## About this exercise
Omitting all images, set down every line below exactly as it appears.

START Given information

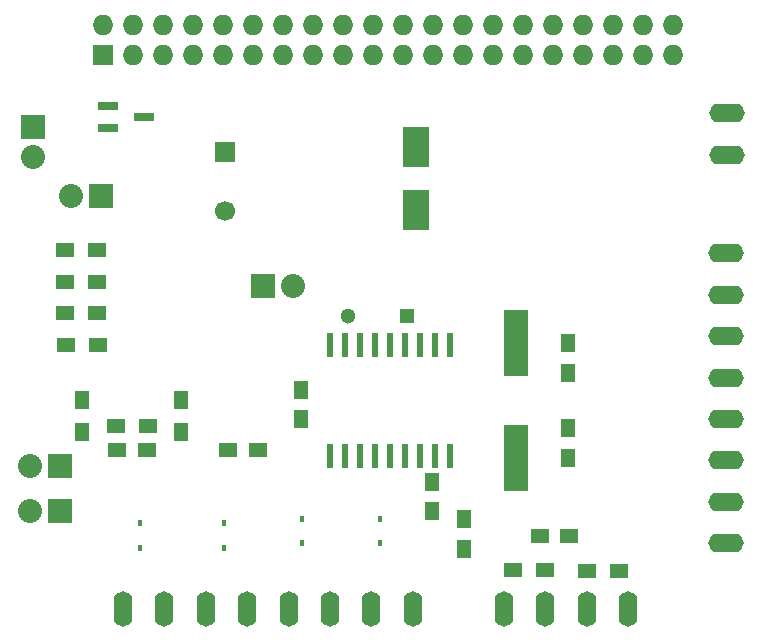
<source format=gbs>
G04 #@! TF.FileFunction,Soldermask,Bot*
%FSLAX46Y46*%
G04 Gerber Fmt 4.6, Leading zero omitted, Abs format (unit mm)*
G04 Created by KiCad (PCBNEW (2015-06-25 BZR 5821)-product) date Thu 25 Jun 2015 01:48:58 PM EDT*
%MOMM*%
G01*
G04 APERTURE LIST*
%ADD10C,0.200000*%
%ADD11R,1.500000X1.300000*%
%ADD12R,0.600000X2.000000*%
%ADD13R,1.250000X1.500000*%
%ADD14C,1.700000*%
%ADD15R,1.700000X1.700000*%
%ADD16R,1.300000X1.300000*%
%ADD17C,1.300000*%
%ADD18R,1.500000X1.250000*%
%ADD19R,2.301240X3.500120*%
%ADD20R,0.450000X0.590000*%
%ADD21O,3.000000X1.600000*%
%ADD22R,1.727200X1.727200*%
%ADD23O,1.727200X1.727200*%
%ADD24R,2.032000X2.032000*%
%ADD25O,2.032000X2.032000*%
%ADD26R,1.800860X0.800100*%
%ADD27R,1.300000X1.500000*%
%ADD28R,2.100580X5.600700*%
%ADD29O,1.600000X3.000000*%
G04 APERTURE END LIST*
D10*
D11*
X78359000Y-69977000D03*
X81059000Y-69977000D03*
X72103000Y-69850000D03*
X74803000Y-69850000D03*
D12*
X56642000Y-50799000D03*
X57912000Y-50799000D03*
X59182000Y-50799000D03*
X60452000Y-50799000D03*
X61722000Y-50799000D03*
X62992000Y-50799000D03*
X64262000Y-50799000D03*
X65532000Y-50799000D03*
X66802000Y-50799000D03*
X66802000Y-60199000D03*
X65532000Y-60199000D03*
X64262000Y-60199000D03*
X62992000Y-60199000D03*
X61722000Y-60199000D03*
X60452000Y-60199000D03*
X59182000Y-60199000D03*
X57912000Y-60199000D03*
X56642000Y-60199000D03*
D13*
X76800000Y-50650000D03*
X76800000Y-53150000D03*
D14*
X47752000Y-39497000D03*
D15*
X47752000Y-34497000D03*
D16*
X63119000Y-48387000D03*
D17*
X58119000Y-48387000D03*
D18*
X48026000Y-59690000D03*
X50526000Y-59690000D03*
X38628000Y-59690000D03*
X41128000Y-59690000D03*
D13*
X65278000Y-62377000D03*
X65278000Y-64877000D03*
X67945000Y-68052000D03*
X67945000Y-65552000D03*
X76800000Y-60350000D03*
X76800000Y-57850000D03*
X54200000Y-57100000D03*
X54200000Y-54600000D03*
D18*
X76900000Y-67000000D03*
X74400000Y-67000000D03*
D19*
X63881000Y-39403020D03*
X63881000Y-34002980D03*
D20*
X40513000Y-65874000D03*
X40513000Y-67984000D03*
X47625000Y-65874000D03*
X47625000Y-67984000D03*
X54229000Y-65493000D03*
X54229000Y-67603000D03*
X60833000Y-65493000D03*
X60833000Y-67603000D03*
D21*
X90200000Y-31200000D03*
X90200000Y-34700000D03*
D22*
X37370000Y-26270000D03*
D23*
X37370000Y-23730000D03*
X39910000Y-26270000D03*
X39910000Y-23730000D03*
X42450000Y-26270000D03*
X42450000Y-23730000D03*
X44990000Y-26270000D03*
X44990000Y-23730000D03*
X47530000Y-26270000D03*
X47530000Y-23730000D03*
X50070000Y-26270000D03*
X50070000Y-23730000D03*
X52610000Y-26270000D03*
X52610000Y-23730000D03*
X55150000Y-26270000D03*
X55150000Y-23730000D03*
X57690000Y-26270000D03*
X57690000Y-23730000D03*
X60230000Y-26270000D03*
X60230000Y-23730000D03*
X62770000Y-26270000D03*
X62770000Y-23730000D03*
X65310000Y-26270000D03*
X65310000Y-23730000D03*
X67850000Y-26270000D03*
X67850000Y-23730000D03*
X70390000Y-26270000D03*
X70390000Y-23730000D03*
X72930000Y-26270000D03*
X72930000Y-23730000D03*
X75470000Y-26270000D03*
X75470000Y-23730000D03*
X78010000Y-26270000D03*
X78010000Y-23730000D03*
X80550000Y-26270000D03*
X80550000Y-23730000D03*
X83090000Y-26270000D03*
X83090000Y-23730000D03*
X85630000Y-26270000D03*
X85630000Y-23730000D03*
D24*
X33782000Y-61087000D03*
D25*
X31242000Y-61087000D03*
D26*
X37868860Y-32446000D03*
X37868860Y-30546000D03*
X40871140Y-31496000D03*
D11*
X34231000Y-42758000D03*
X36931000Y-42758000D03*
X34231000Y-45425000D03*
X36931000Y-45425000D03*
X34231000Y-48092000D03*
X36931000Y-48092000D03*
X34250000Y-50800000D03*
X36950000Y-50800000D03*
D27*
X35600000Y-55450000D03*
X35600000Y-58150000D03*
X44000000Y-55450000D03*
X44000000Y-58150000D03*
D11*
X38528000Y-57658000D03*
X41228000Y-57658000D03*
D24*
X50927000Y-45847000D03*
D25*
X53467000Y-45847000D03*
D24*
X37211000Y-38227000D03*
D25*
X34671000Y-38227000D03*
D24*
X31496000Y-32385000D03*
D25*
X31496000Y-34925000D03*
D24*
X33782000Y-64897000D03*
D25*
X31242000Y-64897000D03*
D28*
X72390000Y-50650140D03*
X72390000Y-60347860D03*
D21*
X90170000Y-57053000D03*
X90170000Y-60553000D03*
X90170000Y-64053000D03*
X90170000Y-67553000D03*
X90170000Y-53553000D03*
X90170000Y-50053000D03*
X90170000Y-46553000D03*
X90170000Y-43053000D03*
D29*
X53116000Y-73152000D03*
X56616000Y-73152000D03*
X60116000Y-73152000D03*
X63616000Y-73152000D03*
X49616000Y-73152000D03*
X46116000Y-73152000D03*
X42616000Y-73152000D03*
X39116000Y-73152000D03*
X71359000Y-73152000D03*
X74859000Y-73152000D03*
X78359000Y-73152000D03*
X81859000Y-73152000D03*
M02*

</source>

END Given information

## Output for this task
<source format=gbs>
G04 #@! TF.FileFunction,Soldermask,Bot*
%FSLAX46Y46*%
G04 Gerber Fmt 4.6, Leading zero omitted, Abs format (unit mm)*
G04 Created by KiCad (PCBNEW (2015-06-25 BZR 5821)-product) date Thu 25 Jun 2015 01:48:58 PM EDT*
%MOMM*%
G01*
G04 APERTURE LIST*
%ADD10C,0.200000*%
%ADD11R,1.500000X1.300000*%
%ADD12R,0.600000X2.000000*%
%ADD13R,1.250000X1.500000*%
%ADD14C,1.700000*%
%ADD15R,1.700000X1.700000*%
%ADD16R,1.300000X1.300000*%
%ADD17C,1.300000*%
%ADD18R,1.500000X1.250000*%
%ADD19R,2.301240X3.500120*%
%ADD20R,0.450000X0.590000*%
%ADD21O,3.000000X1.600000*%
%ADD22R,1.727200X1.727200*%
%ADD23O,1.727200X1.727200*%
%ADD24R,2.032000X2.032000*%
%ADD25O,2.032000X2.032000*%
%ADD26R,1.800860X0.800100*%
%ADD27R,1.300000X1.500000*%
%ADD28R,2.100580X5.600700*%
%ADD29O,1.600000X3.000000*%
G04 APERTURE END LIST*
D10*
D11*
X78359000Y-69977000D03*
X81059000Y-69977000D03*
X72103000Y-69850000D03*
X74803000Y-69850000D03*
D12*
X56642000Y-50799000D03*
X57912000Y-50799000D03*
X59182000Y-50799000D03*
X60452000Y-50799000D03*
X61722000Y-50799000D03*
X62992000Y-50799000D03*
X64262000Y-50799000D03*
X65532000Y-50799000D03*
X66802000Y-50799000D03*
X66802000Y-60199000D03*
X65532000Y-60199000D03*
X64262000Y-60199000D03*
X62992000Y-60199000D03*
X61722000Y-60199000D03*
X60452000Y-60199000D03*
X59182000Y-60199000D03*
X57912000Y-60199000D03*
X56642000Y-60199000D03*
D13*
X76800000Y-50650000D03*
X76800000Y-53150000D03*
D14*
X47752000Y-39497000D03*
D15*
X47752000Y-34497000D03*
D16*
X63119000Y-48387000D03*
D17*
X58119000Y-48387000D03*
D18*
X48026000Y-59690000D03*
X50526000Y-59690000D03*
X38628000Y-59690000D03*
X41128000Y-59690000D03*
D13*
X65278000Y-62377000D03*
X65278000Y-64877000D03*
X67945000Y-68052000D03*
X67945000Y-65552000D03*
X76800000Y-60350000D03*
X76800000Y-57850000D03*
X54200000Y-57100000D03*
X54200000Y-54600000D03*
D18*
X76900000Y-67000000D03*
X74400000Y-67000000D03*
D19*
X63881000Y-39403020D03*
X63881000Y-34002980D03*
D20*
X40513000Y-65874000D03*
X40513000Y-67984000D03*
X47625000Y-65874000D03*
X47625000Y-67984000D03*
X54229000Y-65493000D03*
X54229000Y-67603000D03*
X60833000Y-65493000D03*
X60833000Y-67603000D03*
D21*
X90200000Y-31200000D03*
X90200000Y-34700000D03*
D22*
X37370000Y-26270000D03*
D23*
X37370000Y-23730000D03*
X39910000Y-26270000D03*
X39910000Y-23730000D03*
X42450000Y-26270000D03*
X42450000Y-23730000D03*
X44990000Y-26270000D03*
X44990000Y-23730000D03*
X47530000Y-26270000D03*
X47530000Y-23730000D03*
X50070000Y-26270000D03*
X50070000Y-23730000D03*
X52610000Y-26270000D03*
X52610000Y-23730000D03*
X55150000Y-26270000D03*
X55150000Y-23730000D03*
X57690000Y-26270000D03*
X57690000Y-23730000D03*
X60230000Y-26270000D03*
X60230000Y-23730000D03*
X62770000Y-26270000D03*
X62770000Y-23730000D03*
X65310000Y-26270000D03*
X65310000Y-23730000D03*
X67850000Y-26270000D03*
X67850000Y-23730000D03*
X70390000Y-26270000D03*
X70390000Y-23730000D03*
X72930000Y-26270000D03*
X72930000Y-23730000D03*
X75470000Y-26270000D03*
X75470000Y-23730000D03*
X78010000Y-26270000D03*
X78010000Y-23730000D03*
X80550000Y-26270000D03*
X80550000Y-23730000D03*
X83090000Y-26270000D03*
X83090000Y-23730000D03*
X85630000Y-26270000D03*
X85630000Y-23730000D03*
D24*
X33782000Y-61087000D03*
D25*
X31242000Y-61087000D03*
D26*
X37868860Y-32446000D03*
X37868860Y-30546000D03*
X40871140Y-31496000D03*
D11*
X34231000Y-42758000D03*
X36931000Y-42758000D03*
X34231000Y-45425000D03*
X36931000Y-45425000D03*
X34231000Y-48092000D03*
X36931000Y-48092000D03*
X34250000Y-50800000D03*
X36950000Y-50800000D03*
D27*
X35600000Y-55450000D03*
X35600000Y-58150000D03*
X44000000Y-55450000D03*
X44000000Y-58150000D03*
D11*
X38528000Y-57658000D03*
X41228000Y-57658000D03*
D24*
X50927000Y-45847000D03*
D25*
X53467000Y-45847000D03*
D24*
X37211000Y-38227000D03*
D25*
X34671000Y-38227000D03*
D24*
X31496000Y-32385000D03*
D25*
X31496000Y-34925000D03*
D24*
X33782000Y-64897000D03*
D25*
X31242000Y-64897000D03*
D28*
X72390000Y-50650140D03*
X72390000Y-60347860D03*
D21*
X90170000Y-57053000D03*
X90170000Y-60553000D03*
X90170000Y-64053000D03*
X90170000Y-67553000D03*
X90170000Y-53553000D03*
X90170000Y-50053000D03*
X90170000Y-46553000D03*
X90170000Y-43053000D03*
D29*
X53116000Y-73152000D03*
X56616000Y-73152000D03*
X60116000Y-73152000D03*
X63616000Y-73152000D03*
X49616000Y-73152000D03*
X46116000Y-73152000D03*
X42616000Y-73152000D03*
X39116000Y-73152000D03*
X71359000Y-73152000D03*
X74859000Y-73152000D03*
X78359000Y-73152000D03*
X81859000Y-73152000D03*
M02*

</source>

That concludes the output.